● Passage provided:
How to Detect Double Precision Floating Point Overflow and Underflow

How to detect double precision floating point overflow and underflow?

A lot depends on context. To be perfectly portable, you have to
check before the operation, e.g. (for addition):

if ( (a < 0.0) == (b < 0.0)
&& std::abs( b ) > std::numeric_limits<double>::max() - std::abs( a ) ) {
// Addition would overflow...
}

Similar logic can be used for the four basic operators.

If all of the machines you target support IEEE (which is
probably the case if you don't have to consider mainframes), you
can just do the operations, then use isfinite or isinf on
the results.

For underflow, the first question is whether a gradual underflow
counts as underflow or not. If not, then simply checking if the
results are zero and a != -b would do the trick. If you want
to detect gradual underflow (which is probably only present if
you have IEEE), then you can use isnormal—this will
return false if the results correspond to gradual underflow.

● Exercise goal:
Copy out the entire text on detecting floating point overflow and underflow above, word for word, including its code lines.

● Stored records:
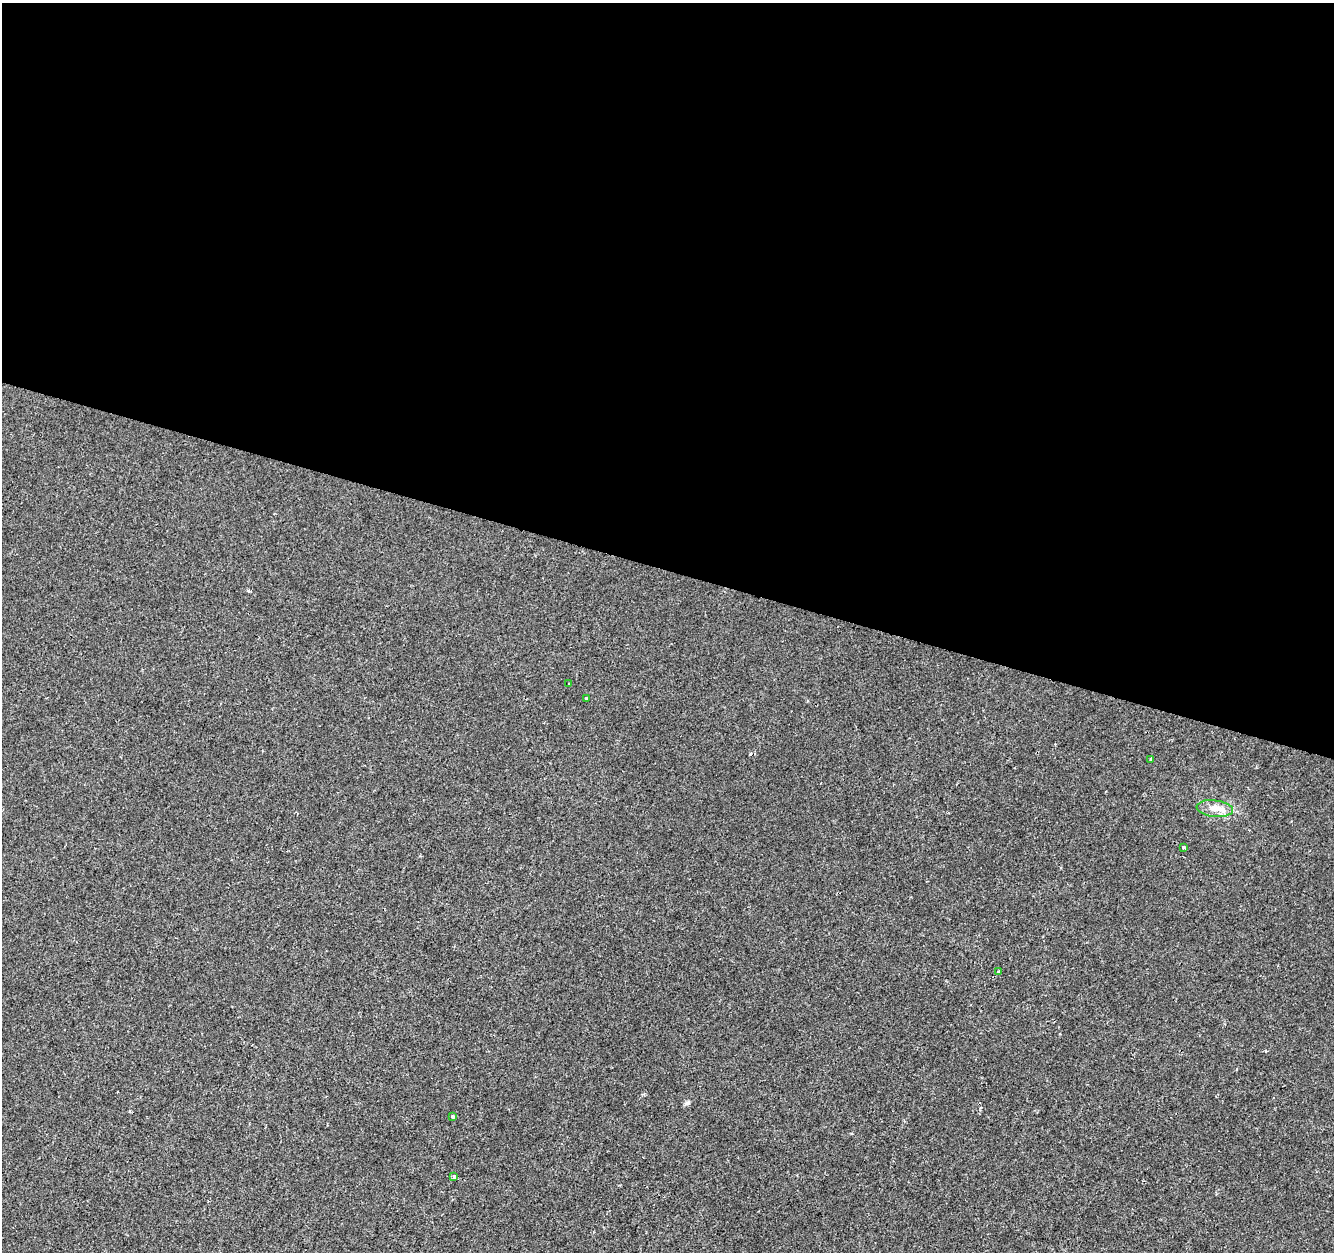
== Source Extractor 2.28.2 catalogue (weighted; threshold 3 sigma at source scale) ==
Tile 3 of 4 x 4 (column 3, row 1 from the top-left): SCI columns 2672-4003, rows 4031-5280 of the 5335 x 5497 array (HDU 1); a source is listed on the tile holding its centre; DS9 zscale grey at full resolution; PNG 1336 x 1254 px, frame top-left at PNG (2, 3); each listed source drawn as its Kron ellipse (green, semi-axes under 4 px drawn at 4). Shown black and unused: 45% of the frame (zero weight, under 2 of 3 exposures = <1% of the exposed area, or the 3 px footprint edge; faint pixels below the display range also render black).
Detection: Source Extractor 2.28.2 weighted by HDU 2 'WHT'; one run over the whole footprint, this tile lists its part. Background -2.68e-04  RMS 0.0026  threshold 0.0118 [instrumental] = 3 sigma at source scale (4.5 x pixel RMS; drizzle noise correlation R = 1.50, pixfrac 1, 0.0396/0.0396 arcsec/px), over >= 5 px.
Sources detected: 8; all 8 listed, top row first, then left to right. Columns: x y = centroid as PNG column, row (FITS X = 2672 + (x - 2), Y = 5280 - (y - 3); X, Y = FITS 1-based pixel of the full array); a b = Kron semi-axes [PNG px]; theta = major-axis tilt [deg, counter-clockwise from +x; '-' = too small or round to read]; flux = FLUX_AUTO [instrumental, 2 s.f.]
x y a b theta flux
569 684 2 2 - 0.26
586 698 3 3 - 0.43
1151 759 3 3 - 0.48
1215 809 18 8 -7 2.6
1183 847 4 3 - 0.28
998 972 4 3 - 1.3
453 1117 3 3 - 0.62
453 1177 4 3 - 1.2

● Completed task:
How to Detect Double Precision Floating Point Overflow and Underflow

How to detect double precision floating point overflow and underflow?

A lot depends on context. To be perfectly portable, you have to
check before the operation, e.g. (for addition):

if ( (a < 0.0) == (b < 0.0)
&& std::abs( b ) > std::numeric_limits<double>::max() - std::abs( a ) ) {
// Addition would overflow...
}

Similar logic can be used for the four basic operators.

If all of the machines you target support IEEE (which is
probably the case if you don't have to consider mainframes), you
can just do the operations, then use isfinite or isinf on
the results.

For underflow, the first question is whether a gradual underflow
counts as underflow or not. If not, then simply checking if the
results are zero and a != -b would do the trick. If you want
to detect gradual underflow (which is probably only present if
you have IEEE), then you can use isnormal—this will
return false if the results correspond to gradual underflow.